Endometriosis is a benign, common gynecologic disorder, affecting 6–10% of women during their reproductive years (1). Chronic pelvic pain, dyspareunia, dysmenorrhea and infertility represent the main manifestations (2). The absence of a timely and non-invasive diagnostic tool is presently the greatest barrier to the identification and treatment of endometriosis.

Endometriosis is characterized by a multifactorial pattern of inheritance, influenced by multiple genetic and environmental factors, as documented initially by the elevated incidence of severe endometriosis in the first-degree relatives of affected women compared to women lacking a positive family history (3,4). Furthermore, two monozygotic twin-based and family studies have demonstrated an approximately 50% heritability for endometriosis (5,6). Case-control studies, genome-wide association studies (GWAS) and meta-analyses have led to the identification of disease-risk loci that alter a woman's risk of developing the disorder and provide new insight into potential pathways leading to endometriosis. Particularly, GWAS in several series of samples have identified single nucleotide polymorphisms (SNPs) that are either directly or indirectly implicated in matrix remodeling, cell cycle regulation and signaling, cell adhesion, hormone receptors and metabolism, transcription regulation and inflammation, as well as immune and oxidative stress processes (7). However, all these data only account for approximately 5% of the disease variance (8). It is possible that rare and recent familial mutations, not detectable by GWAS, are responsible for part of the missing heritability. Thus, recent findings have suggested an increased burden of rare coding variants in genes involved in the development of complex diseases, apart from the established common variants identified by GWAS (9). Despite the continued progress being made in resolving the genetic underpinnings of endometriosis, a comprehensive list of genetic loci is far from being completed, and the functional role of causal variants remain poorly understood.

Recent progress in next generation sequencing provides us with the opportunity to search for less common variants with significant effects. In line with the aforementioned assumptions, whole exome sequencing (WES) provides a hypothesis-neutral approach. Accordingly, WES is a procedure that allows for the purification by sequence capture of all exonic regions of a genome and their further processing by next-generation sequencing (NGS) (10). Thus, prompted by the data collected by an initial genetic analysis (11) of a three-generation family of 7 affected women with surgically confirmed endometriosis and aiming to explore the contribution of functional coding variants to this disease, in the present study, we used WES to identify inherited rare, endometriosis-associated exonic variants in the patients of this family.

Patients and methods

Patients and study design

A three-generation family with 7 affected members is shown in Fig. 1. Case no. 1 was the first individual in the family to be diagnosed with endometriosis and underwent surgical hysterectomy at the age of 32 due to stage IV bilateral ovarian endometriosis. Her mother (not shown in the pedigree) had 4 children with no gynecological problems. However, her 3 daughters (case nos. 2–4) and 3 granddaughters (case nos. 5–7) have all been surgically diagnosed with endometriosis (11,12). Further clinical details regarding the disease severity of the affected members of the family have been previously reported in the study by Matalliotakis et al (11). In addition to endometriosis, case no. 1 has been diagnosed with 14 other morbidities, including Crohn's disease, interstitial cystitis, bronchial asthma, cardiovascular diseases, lupus erythematosus and multiple sclerosis (12).

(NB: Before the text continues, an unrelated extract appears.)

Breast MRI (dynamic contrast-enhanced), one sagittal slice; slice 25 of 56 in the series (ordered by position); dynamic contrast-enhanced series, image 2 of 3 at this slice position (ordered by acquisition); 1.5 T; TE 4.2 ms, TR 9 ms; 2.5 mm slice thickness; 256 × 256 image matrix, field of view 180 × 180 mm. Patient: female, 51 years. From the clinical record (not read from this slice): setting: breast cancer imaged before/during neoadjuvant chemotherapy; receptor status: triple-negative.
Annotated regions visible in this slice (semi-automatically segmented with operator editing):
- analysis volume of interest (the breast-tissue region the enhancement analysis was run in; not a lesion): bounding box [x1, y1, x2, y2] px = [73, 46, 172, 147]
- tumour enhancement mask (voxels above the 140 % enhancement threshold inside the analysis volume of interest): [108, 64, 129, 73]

The Ethics Committee of Venizeleio General Hospital of Heraklion (Heraklion, Greece) (ECHR no. 46/6686) approved the overall study and written informed consent was obtained from all the patients. The medical records were collected by the clinicians and pathologists, including surgical procedures and findings.

WES

Venous blood samples (5 ml per patient) were collected from the family members and stored at −20°C. Genomic DNA was isolated from peripheral blood leukocytes by using a commercial kit (PureLink® Genomic DNA mini kit; Invitrogen; Thermo Fisher Scientific, Inc., Waltham, MA, USA) according to the manufacturer's instructions. Exome sequencing was conducted using the AmpliSeq technology on Ion Proton platform (Thermo Fisher Scientific, Inc.). A series of filters was applied in order to reduce sequencing artifacts. Following sequence assembly using Torrent software, variant annotation was performed using ANNOVAR (hg19 reference; http://annovar.openbioinformatics.org/en/latest/). Variants were determined using Ion Proton protocol and confirmed using the Genome Analysis Toolkit pipeline. Identity-by-descent (IBD) was calculated using PLINK (1.07) (13) and compared to the expected values for all relative-pairs in the pedigree.

Results

Common endometriosis-associated genetic variants

In the framework of a preliminary analysis conducted (data not shown), we first detected 64 variants across the 14 genes confirmed thus far to be associated with endometriosis (8). However, the vast majority of these variants were common in the population [minor allele frequency (MAF) >1%)] and, as a consequence, are not considered to be disease-causing. Moreover, we did not find any evidence of any deletions in these well-analyzed 14 genes.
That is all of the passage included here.